In 1933, writing under the pseudonym Jacques Brassier in the article "So That We May Live..." [Pour qu'on vive..."], published in the journal L'Action nationale [National Action], Groulx stated his opposition to antisemitism. In the section "The Jewish Problem" [Le problème juif], he states, "Antisemitism is not only not a Christian solution [to the Jewish problem], it is a solution that is negative and ridiculous." ["L'antisémitisme, non seulement n'est pas une solution chrétienne; c'est une solution négative et niaise"] (trans. Robinson 101). Apologists for Groulx have cited that quotation. However, the following sentence of the article has Groulx go on to give his unequivocal support to the boycott of Jewish businesses in Quebec: "To resolve the Jewish problem, it would suffice if French Canadians regained their common sense. There is no need of extraordinary legislation; no need for violence of any sort. We will only give our people the order, 'Do not buy from the Jews'.... And if by some miracle our order were understood and complied with, then in six months the Jewish problem would be solved, not merely in Montréal but from one end of the province to the other" (trans. Robinson 101–102). Thus, put into context, although he stops short of advocating the legislation of outright antisemitic policies and supporting violence against Jews, Groulx supported systemic antisemitism by giving French Canadians the "order" to boycott Jewish businesses to solve the "Jewish problem" in Quebec.

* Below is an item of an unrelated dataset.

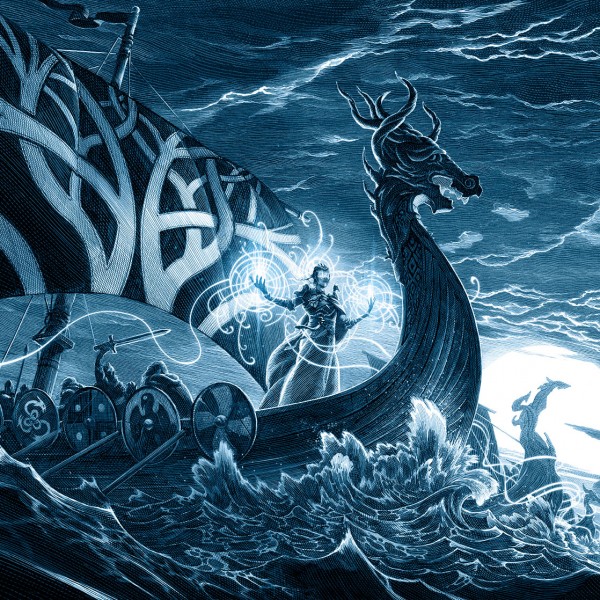
This screenshot has height=600, width=600. Find the location of `large bright light blue light`. large bright light blue light is located at coordinates (530, 381).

Citing Groulx's assertion that antisemitism is "negative and ridiculous", some scholars have downplayed allegations of antisemitism against Groulx. In a speech given in 1999, the historian Xavier Gélinas argues that Groulx did not support "racial anti-Semitism", which "confronts Jews for being Jews." While acknowledging the problematic and antisemitic nature of Groulx's rhetoric, Gélinas claims that it represents "cultural anti-Semitism" that singles out Jews because of the "principles and customs that they are deemed, rightly or wrongly, to believe in and to practice" and are "opposed to the traditional nationalist vision of Quebec."